* TO-DO ITEM *
Every entry below must be transcribed exactly, with no line missing.

[Collected data entries]

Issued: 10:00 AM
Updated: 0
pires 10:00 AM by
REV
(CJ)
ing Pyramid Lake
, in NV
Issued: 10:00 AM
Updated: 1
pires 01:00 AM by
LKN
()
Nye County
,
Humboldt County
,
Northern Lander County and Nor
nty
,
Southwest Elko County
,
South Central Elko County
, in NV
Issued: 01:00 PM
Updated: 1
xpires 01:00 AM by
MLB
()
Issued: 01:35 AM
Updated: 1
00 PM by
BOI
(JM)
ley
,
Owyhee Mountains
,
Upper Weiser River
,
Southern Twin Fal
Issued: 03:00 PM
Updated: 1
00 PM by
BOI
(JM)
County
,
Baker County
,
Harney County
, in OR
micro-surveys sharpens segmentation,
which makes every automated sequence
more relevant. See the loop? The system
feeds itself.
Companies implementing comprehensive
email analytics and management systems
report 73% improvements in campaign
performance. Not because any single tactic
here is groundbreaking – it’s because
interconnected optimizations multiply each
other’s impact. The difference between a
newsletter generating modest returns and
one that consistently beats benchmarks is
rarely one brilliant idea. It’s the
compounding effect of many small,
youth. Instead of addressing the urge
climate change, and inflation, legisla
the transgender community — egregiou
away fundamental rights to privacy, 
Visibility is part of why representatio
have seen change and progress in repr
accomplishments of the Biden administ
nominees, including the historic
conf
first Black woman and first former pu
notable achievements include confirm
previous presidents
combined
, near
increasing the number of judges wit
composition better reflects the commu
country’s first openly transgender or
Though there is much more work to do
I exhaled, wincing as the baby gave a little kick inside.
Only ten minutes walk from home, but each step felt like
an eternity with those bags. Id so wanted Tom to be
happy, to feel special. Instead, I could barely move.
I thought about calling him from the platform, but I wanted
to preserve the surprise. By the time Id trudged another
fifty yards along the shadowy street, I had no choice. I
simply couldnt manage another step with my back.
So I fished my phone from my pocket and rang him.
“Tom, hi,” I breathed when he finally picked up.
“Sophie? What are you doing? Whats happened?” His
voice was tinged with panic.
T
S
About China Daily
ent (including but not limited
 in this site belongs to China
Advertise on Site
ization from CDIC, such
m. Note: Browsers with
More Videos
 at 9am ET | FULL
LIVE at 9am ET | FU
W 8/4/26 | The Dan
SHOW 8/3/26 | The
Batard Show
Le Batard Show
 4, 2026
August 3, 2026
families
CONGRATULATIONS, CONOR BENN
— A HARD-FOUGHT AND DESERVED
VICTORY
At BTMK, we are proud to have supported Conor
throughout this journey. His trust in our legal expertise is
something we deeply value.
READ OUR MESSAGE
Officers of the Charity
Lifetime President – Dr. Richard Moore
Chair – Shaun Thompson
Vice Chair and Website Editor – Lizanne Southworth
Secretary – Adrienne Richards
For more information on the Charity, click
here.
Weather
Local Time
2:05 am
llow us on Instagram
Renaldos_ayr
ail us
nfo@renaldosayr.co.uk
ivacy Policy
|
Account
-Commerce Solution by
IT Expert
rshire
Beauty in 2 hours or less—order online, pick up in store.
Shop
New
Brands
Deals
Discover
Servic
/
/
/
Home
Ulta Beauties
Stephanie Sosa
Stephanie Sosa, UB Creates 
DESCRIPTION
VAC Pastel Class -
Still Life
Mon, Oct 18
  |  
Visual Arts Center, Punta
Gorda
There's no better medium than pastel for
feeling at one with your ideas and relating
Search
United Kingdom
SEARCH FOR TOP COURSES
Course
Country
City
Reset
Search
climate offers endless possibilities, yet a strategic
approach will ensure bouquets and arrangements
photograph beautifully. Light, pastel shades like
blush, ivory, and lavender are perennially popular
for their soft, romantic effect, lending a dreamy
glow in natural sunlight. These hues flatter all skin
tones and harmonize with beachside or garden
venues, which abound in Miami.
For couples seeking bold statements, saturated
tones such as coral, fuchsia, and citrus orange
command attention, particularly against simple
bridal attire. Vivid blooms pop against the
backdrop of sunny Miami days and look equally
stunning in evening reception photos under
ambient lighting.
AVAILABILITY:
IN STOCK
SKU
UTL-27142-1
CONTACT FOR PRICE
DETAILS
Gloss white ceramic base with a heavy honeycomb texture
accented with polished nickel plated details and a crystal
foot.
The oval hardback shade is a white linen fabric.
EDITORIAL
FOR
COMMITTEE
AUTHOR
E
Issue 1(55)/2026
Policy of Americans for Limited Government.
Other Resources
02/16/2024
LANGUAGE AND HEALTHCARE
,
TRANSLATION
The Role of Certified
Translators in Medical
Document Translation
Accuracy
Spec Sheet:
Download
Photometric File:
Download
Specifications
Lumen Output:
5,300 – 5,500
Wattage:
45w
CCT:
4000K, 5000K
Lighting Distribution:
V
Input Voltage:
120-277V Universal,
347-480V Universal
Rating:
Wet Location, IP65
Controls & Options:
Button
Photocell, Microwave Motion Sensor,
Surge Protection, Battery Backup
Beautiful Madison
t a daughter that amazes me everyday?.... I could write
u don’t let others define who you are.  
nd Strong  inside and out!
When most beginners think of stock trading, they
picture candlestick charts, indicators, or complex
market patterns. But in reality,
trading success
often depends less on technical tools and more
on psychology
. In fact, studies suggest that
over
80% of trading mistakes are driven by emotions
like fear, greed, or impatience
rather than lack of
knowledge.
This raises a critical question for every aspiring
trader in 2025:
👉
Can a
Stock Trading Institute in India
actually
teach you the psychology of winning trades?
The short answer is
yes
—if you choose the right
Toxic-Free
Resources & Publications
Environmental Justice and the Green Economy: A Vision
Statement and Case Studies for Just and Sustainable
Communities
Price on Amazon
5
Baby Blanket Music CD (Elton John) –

* ANSWER SPACE *
Issued: 10:00 AM
Updated: 0
pires 10:00 AM by
REV
(CJ)
ing Pyramid Lake
, in NV
Issued: 10:00 AM
Updated: 1
pires 01:00 AM by
LKN
()
Nye County
,
Humboldt County
,
Northern Lander County and Nor
nty
,
Southwest Elko County
,
South Central Elko County
, in NV
Issued: 01:00 PM
Updated: 1
xpires 01:00 AM by
MLB
()
Issued: 01:35 AM
Updated: 1
00 PM by
BOI
(JM)
ley
,
Owyhee Mountains
,
Upper Weiser River
,
Southern Twin Fal
Issued: 03:00 PM
Updated: 1
00 PM by
BOI
(JM)
County
,
Baker County
,
Harney County
, in OR
micro-surveys sharpens segmentation,
which makes every automated sequence
more relevant. See the loop? The system
feeds itself.
Companies implementing comprehensive
email analytics and management systems
report 73% improvements in campaign
performance. Not because any single tactic
here is groundbreaking – it’s because
interconnected optimizations multiply each
other’s impact. The difference between a
newsletter generating modest returns and
one that consistently beats benchmarks is
rarely one brilliant idea. It’s the
compounding effect of many small,
youth. Instead of addressing the urge
climate change, and inflation, legisla
the transgender community — egregiou
away fundamental rights to privacy, 
Visibility is part of why representatio
have seen change and progress in repr
accomplishments of the Biden administ
nominees, including the historic
conf
first Black woman and first former pu
notable achievements include confirm
previous presidents
combined
, near
increasing the number of judges wit
composition better reflects the commu
country’s first openly transgender or
Though there is much more work to do
I exhaled, wincing as the baby gave a little kick inside.
Only ten minutes walk from home, but each step felt like
an eternity with those bags. Id so wanted Tom to be
happy, to feel special. Instead, I could barely move.
I thought about calling him from the platform, but I wanted
to preserve the surprise. By the time Id trudged another
fifty yards along the shadowy street, I had no choice. I
simply couldnt manage another step with my back.
So I fished my phone from my pocket and rang him.
“Tom, hi,” I breathed when he finally picked up.
“Sophie? What are you doing? Whats happened?” His
voice was tinged with panic.
T
S
About China Daily
ent (including but not limited
 in this site belongs to China
Advertise on Site
ization from CDIC, such
m. Note: Browsers with
More Videos
 at 9am ET | FULL
LIVE at 9am ET | FU
W 8/4/26 | The Dan
SHOW 8/3/26 | The
Batard Show
Le Batard Show
 4, 2026
August 3, 2026
families
CONGRATULATIONS, CONOR BENN
— A HARD-FOUGHT AND DESERVED
VICTORY
At BTMK, we are proud to have supported Conor
throughout this journey. His trust in our legal expertise is
something we deeply value.
READ OUR MESSAGE
Officers of the Charity
Lifetime President – Dr. Richard Moore
Chair – Shaun Thompson
Vice Chair and Website Editor – Lizanne Southworth
Secretary – Adrienne Richards
For more information on the Charity, click
here.
Weather
Local Time
2:05 am
llow us on Instagram
Renaldos_ayr
ail us
nfo@renaldosayr.co.uk
ivacy Policy
|
Account
-Commerce Solution by
IT Expert
rshire
Beauty in 2 hours or less—order online, pick up in store.
Shop
New
Brands
Deals
Discover
Servic
/
/
/
Home
Ulta Beauties
Stephanie Sosa
Stephanie Sosa, UB Creates 
DESCRIPTION
VAC Pastel Class -
Still Life
Mon, Oct 18
  |  
Visual Arts Center, Punta
Gorda
There's no better medium than pastel for
feeling at one with your ideas and relating
Search
United Kingdom
SEARCH FOR TOP COURSES
Course
Country
City
Reset
Search
climate offers endless possibilities, yet a strategic
approach will ensure bouquets and arrangements
photograph beautifully. Light, pastel shades like
blush, ivory, and lavender are perennially popular
for their soft, romantic effect, lending a dreamy
glow in natural sunlight. These hues flatter all skin
tones and harmonize with beachside or garden
venues, which abound in Miami.
For couples seeking bold statements, saturated
tones such as coral, fuchsia, and citrus orange
command attention, particularly against simple
bridal attire. Vivid blooms pop against the
backdrop of sunny Miami days and look equally
stunning in evening reception photos under
ambient lighting.
AVAILABILITY:
IN STOCK
SKU
UTL-27142-1
CONTACT FOR PRICE
DETAILS
Gloss white ceramic base with a heavy honeycomb texture
accented with polished nickel plated details and a crystal
foot.
The oval hardback shade is a white linen fabric.
EDITORIAL
FOR
COMMITTEE
AUTHOR
E
Issue 1(55)/2026
Policy of Americans for Limited Government.
Other Resources
02/16/2024
LANGUAGE AND HEALTHCARE
,
TRANSLATION
The Role of Certified
Translators in Medical
Document Translation
Accuracy
Spec Sheet:
Download
Photometric File:
Download
Specifications
Lumen Output:
5,300 – 5,500
Wattage:
45w
CCT:
4000K, 5000K
Lighting Distribution:
V
Input Voltage:
120-277V Universal,
347-480V Universal
Rating:
Wet Location, IP65
Controls & Options:
Button
Photocell, Microwave Motion Sensor,
Surge Protection, Battery Backup
Beautiful Madison
t a daughter that amazes me everyday?.... I could write
u don’t let others define who you are.  
nd Strong  inside and out!
When most beginners think of stock trading, they
picture candlestick charts, indicators, or complex
market patterns. But in reality,
trading success
often depends less on technical tools and more
on psychology
. In fact, studies suggest that
over
80% of trading mistakes are driven by emotions
like fear, greed, or impatience
rather than lack of
knowledge.
This raises a critical question for every aspiring
trader in 2025:
👉
Can a
Stock Trading Institute in India
actually
teach you the psychology of winning trades?
The short answer is
yes
—if you choose the right
Toxic-Free
Resources & Publications
Environmental Justice and the Green Economy: A Vision
Statement and Case Studies for Just and Sustainable
Communities
Price on Amazon
5
Baby Blanket Music CD (Elton John) –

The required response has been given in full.